Unfortunately, Son and Daughter were unfamiliar with the Medicaid rules governing joint accounts.
The first of those rules is that any money in any sort of joint bank or other financial account is presumed to belong entirely to the Medicaid applicant, unless or to any extent that the other joint account-holder can prove that he or she contributed more money into the account than he or she withdrew. For example, if Mom, Son and Daughter had each contributed $10,000 toward purchase of a $30,000 CD, then Son and Daughter would each be entitled to 1/3 of the proceeds of the redemption of the CD. But if Mom’s money purchased the CD, it’s her CD, regardless of Son’s and Daughter’s names being on the CD, and regardless of how long they have been there.

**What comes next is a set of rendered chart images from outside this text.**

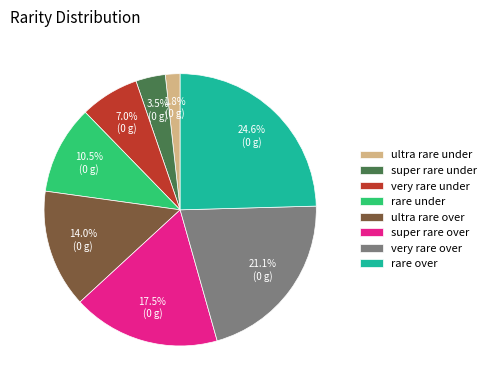

What percentage is the rare over slice, to the nearest percent?

25%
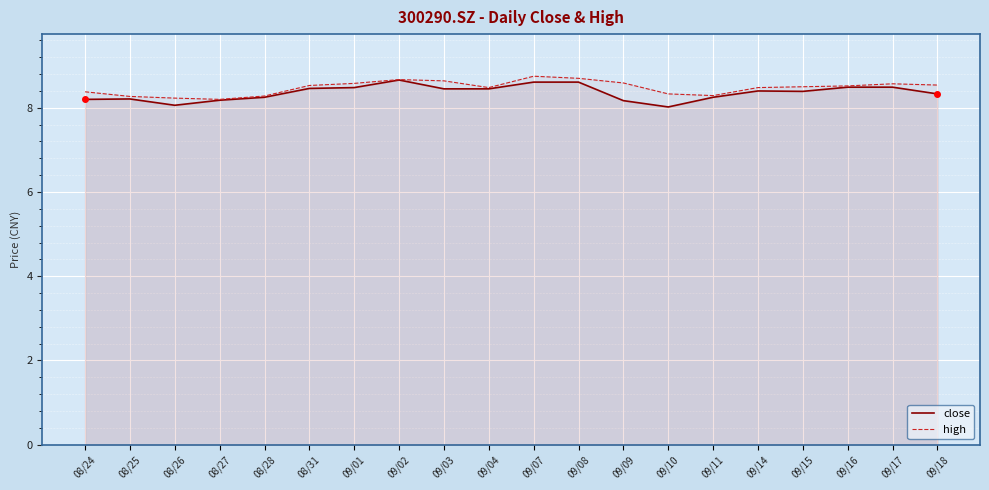

Reading right to left, list all the values displayed in this chart.

close: 8.3	8.5	8.5	8.4	8.4	8.2	8.0	8.2	8.6	8.6	8.4	8.4	8.7	8.5	8.5	8.2	8.2	8.1	8.2	8.2
high: 8.5	8.6	8.5	8.5	8.5	8.3	8.3	8.6	8.7	8.8	8.5	8.6	8.7	8.6	8.5	8.3	8.2	8.2	8.3	8.4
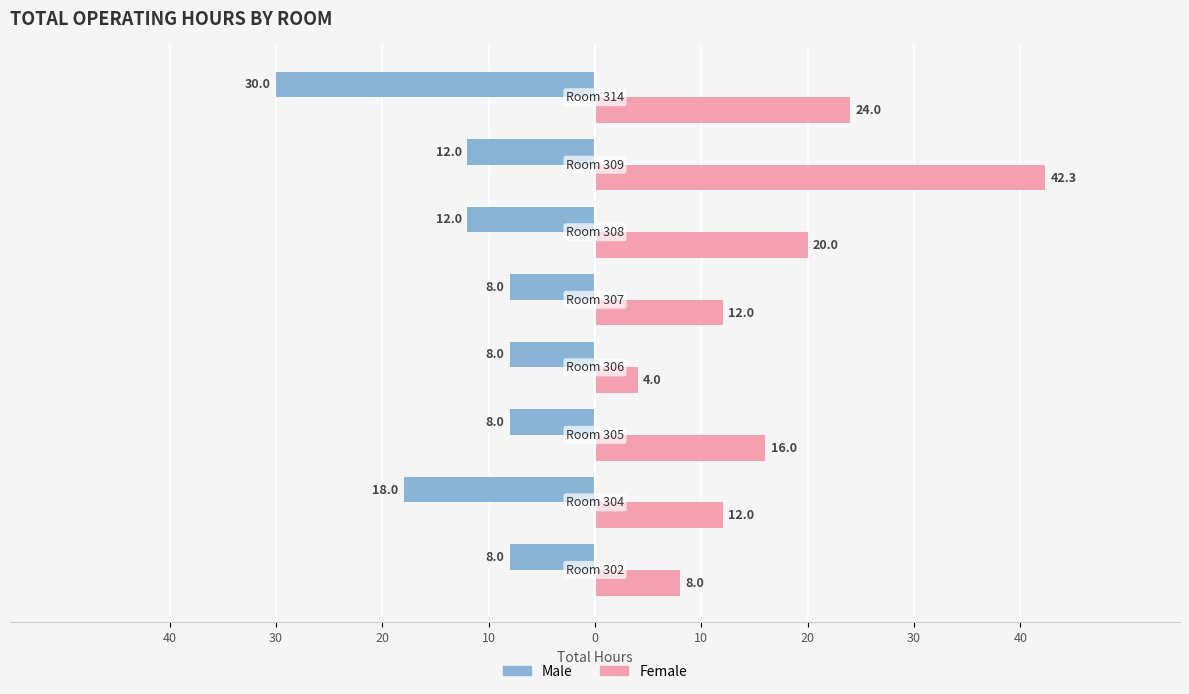

What are all the series names shown in the legend?

Male, Female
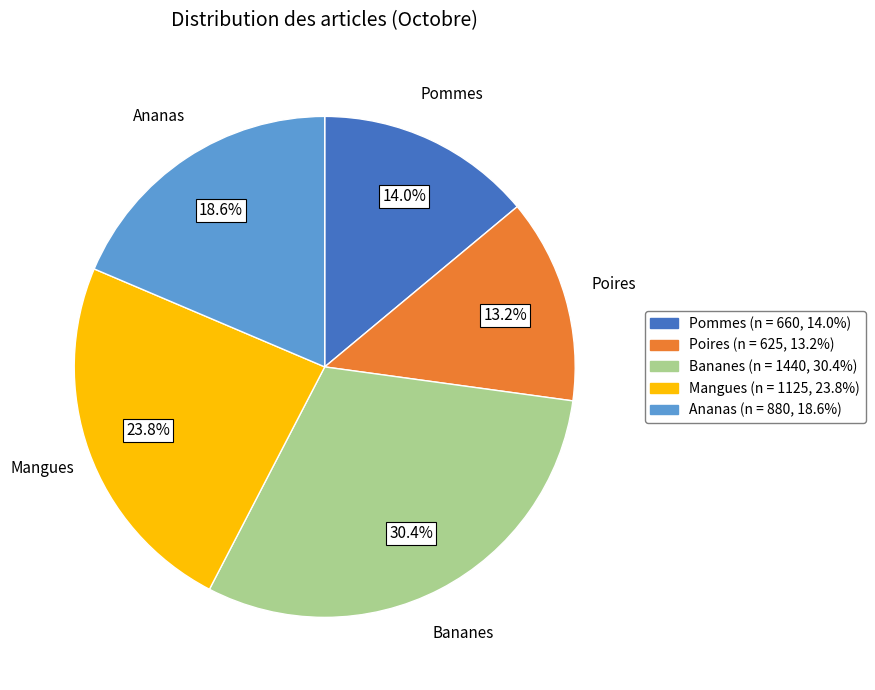

Rank the categories by value from highest to lowest.

Bananes, Mangues, Ananas, Pommes, Poires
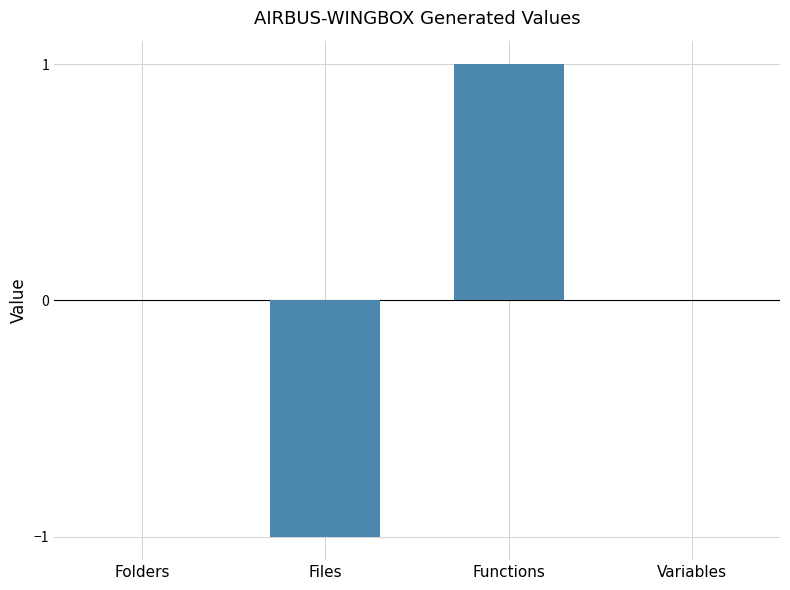

The value at Files is -1. True or false?

True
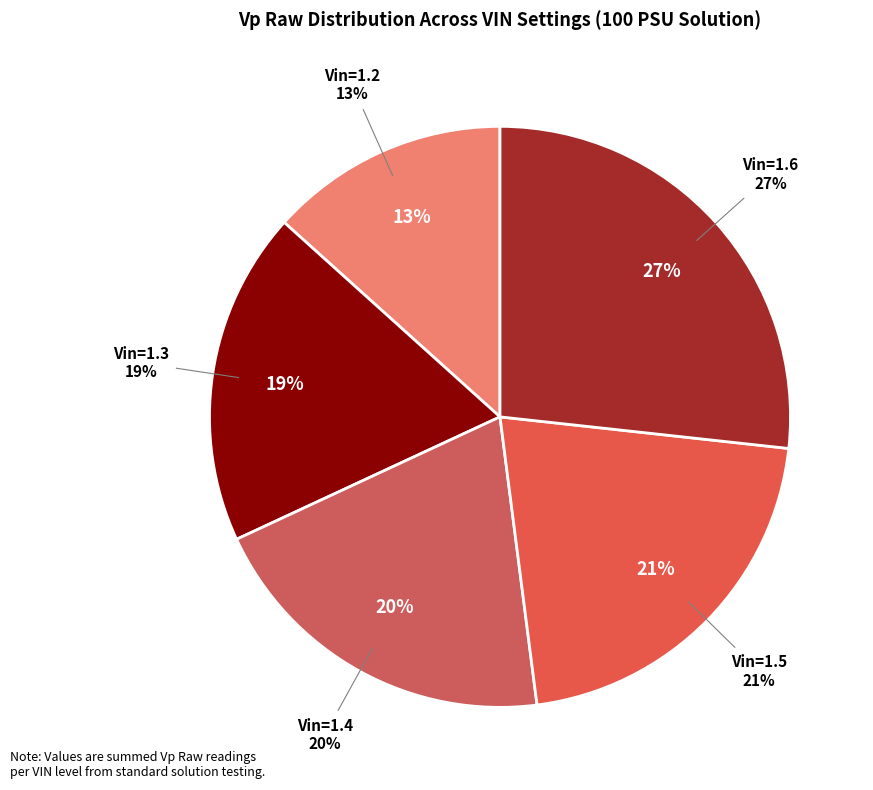

Which slice is the largest?

Vin=1.6 (1)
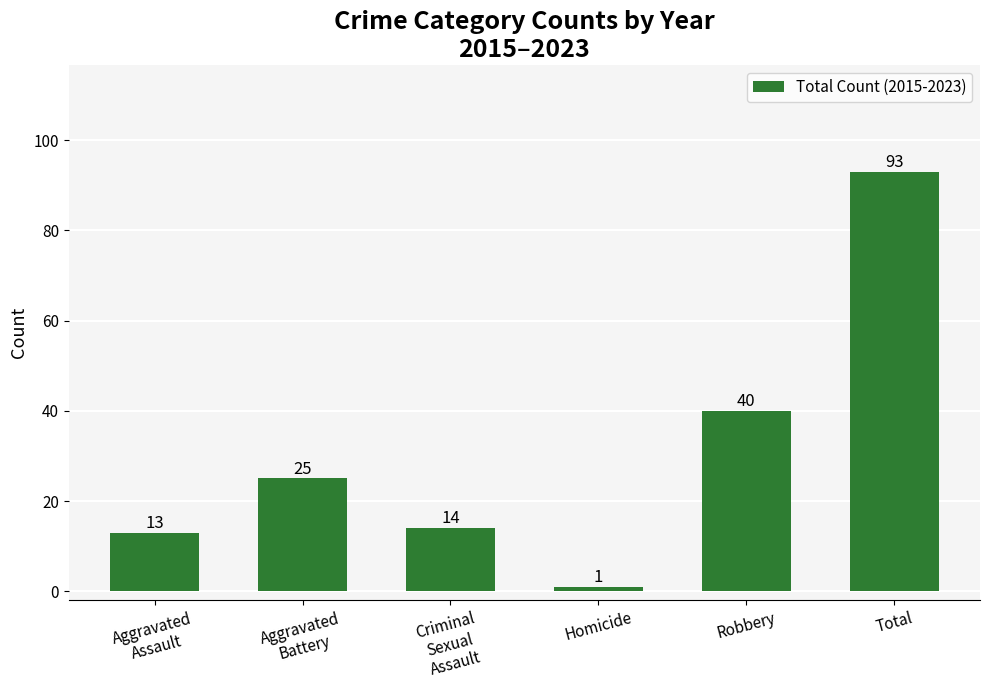

How many categories are shown in the chart?

6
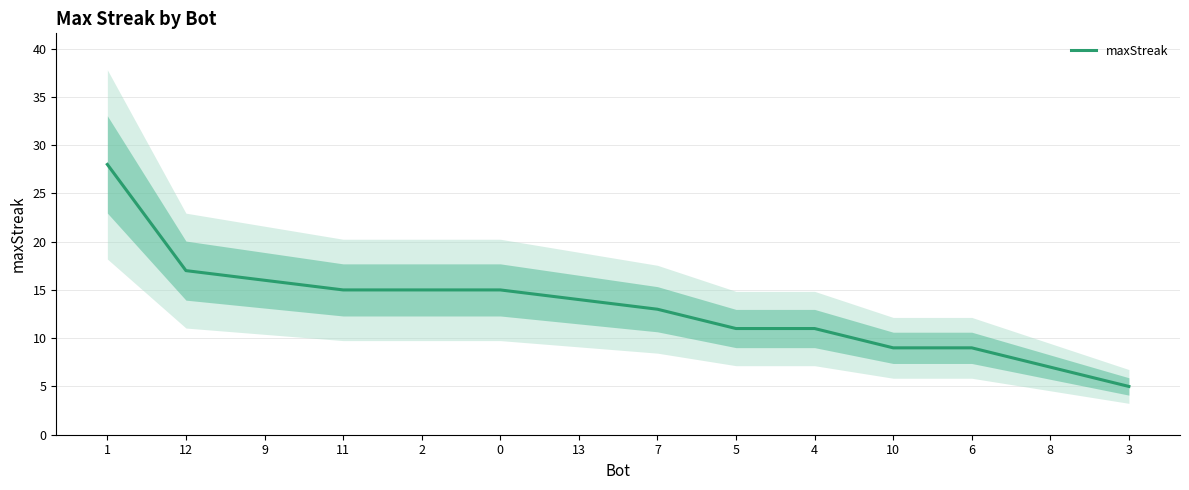

Rank the categories by value from highest to lowest.

1, 12, 9, 11, 2, 0, 13, 7, 5, 4, 10, 6, 8, 3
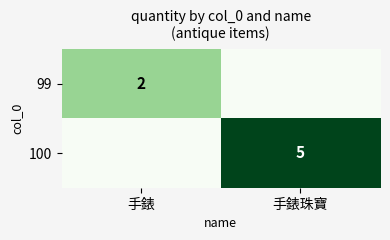

The value of 99 at 手錶 is 1. True or false?

False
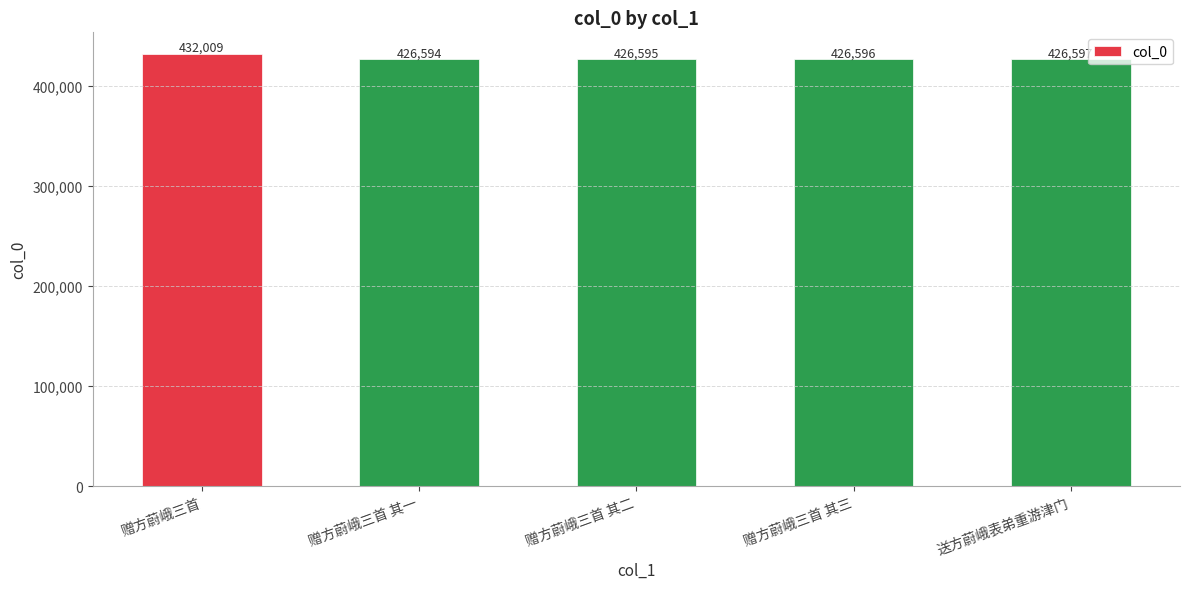

Where does the data first go above 426596?

赠方蔚峨三首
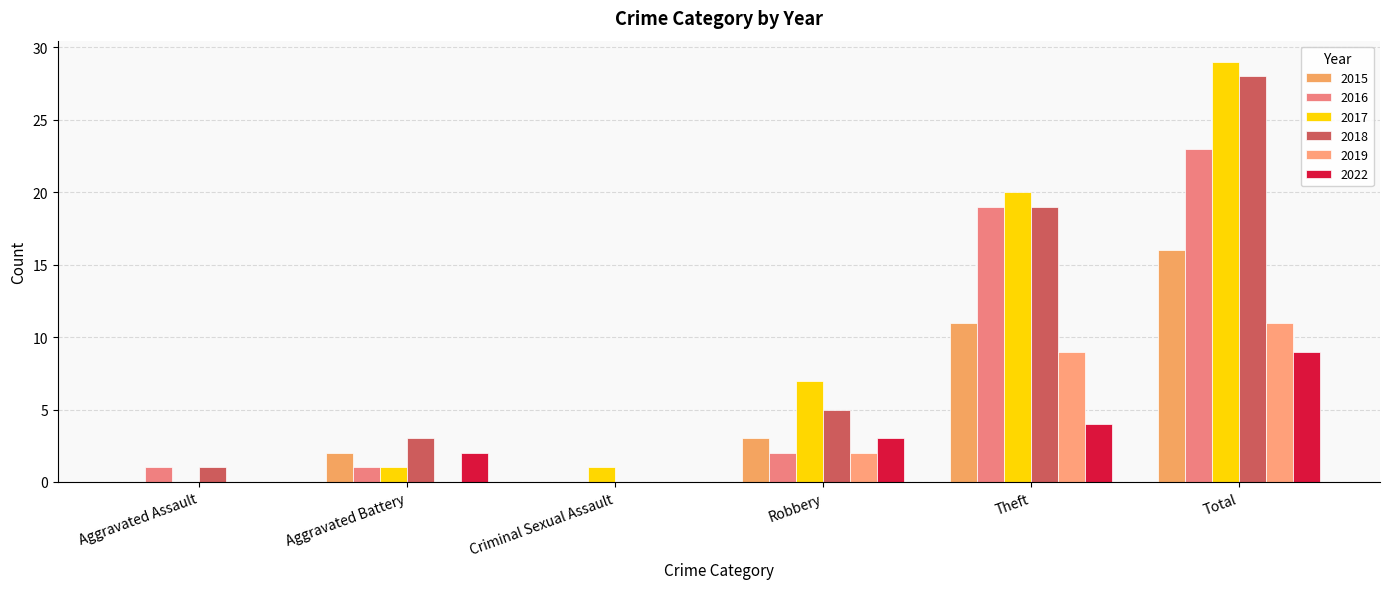

Is it true that 2017 equals 10 at Theft?

False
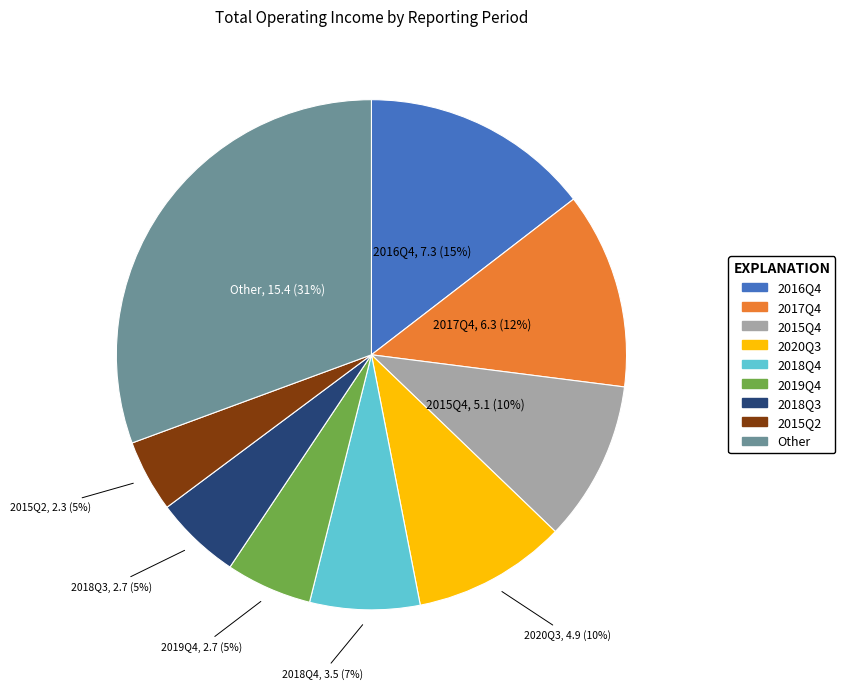

To the nearest percent, what is the average slice percentage?

11%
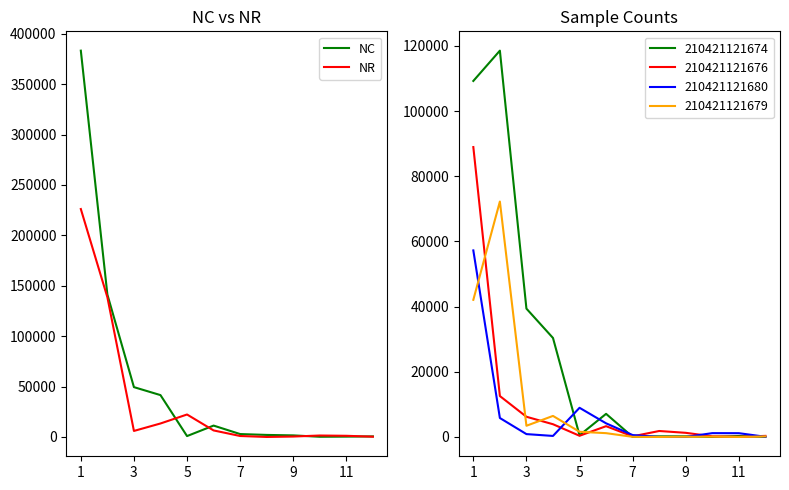

Which category has the lowest value across all series?

7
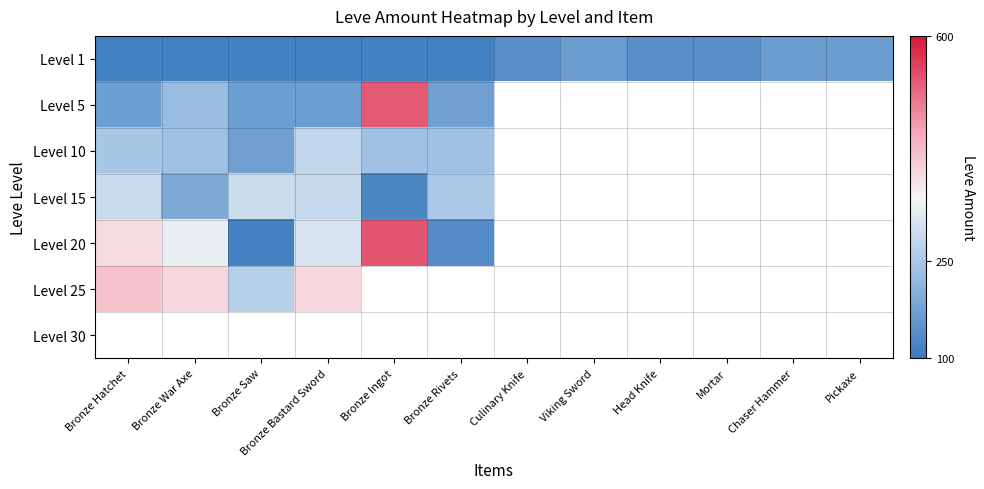

List the series in order of their peak value, lowest first.

Level 1, Level 10, Level 15, Level 25, Level 5, Level 20, Level 30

The second rule is that, consistent with the first one, is that a transfer does not occur as to a joint account when other names are added to the account, but rather not until later when funds are withdrawn. In Mom’s case, the transfers did not occur ten years ago, but rather not until after she entered the nursing home, easily within the five-year look-back period and thus definitely subject to the transfer penalty.
The third of the rules is that it does not take the direct participation of the Medicaid applicant for a transfer to occur. Any action, by anyone, whether in a fiduciary or individual capacity, which transfers ownership of an applicant’s assets to anyone else for less than fair market value is subject to the transfer penalty provisions.
Finally, the fact that the banks did not object does not evidence any sort of wrongdoing on their part. Different laws can interact with a situation at different times in different ways. It’s not against the law for a liquor store to sell alcoholic beverages to a person of legal age, but drunk driving is against the law. As a matter of banking law, there is no problem with allowing joint account-holders to withdraw money from joint accounts. But as a matter of Medicaid law, it is problematic when the joint account-holder who put the money into the account applies for Medicaid within five years after another joint account-holder withdraws it.
As usual, there is an important moral to this story. The Medicaid eligibility laws and regulations are complex and often run contrary to people’s basic intuition and their “general understanding,” even when that understanding is informed by some “internet research.” It doesn’t matter whether mistakes are innocent or even well-intentioned; they can still cause profound negative consequences. There is only one way to go about protecting assets from Medicaid spend-down without unwittingly causing problems – with guidance and direction from an experienced elder-law attorney who has an intimate working knowledge of the Medicaid laws and regulations.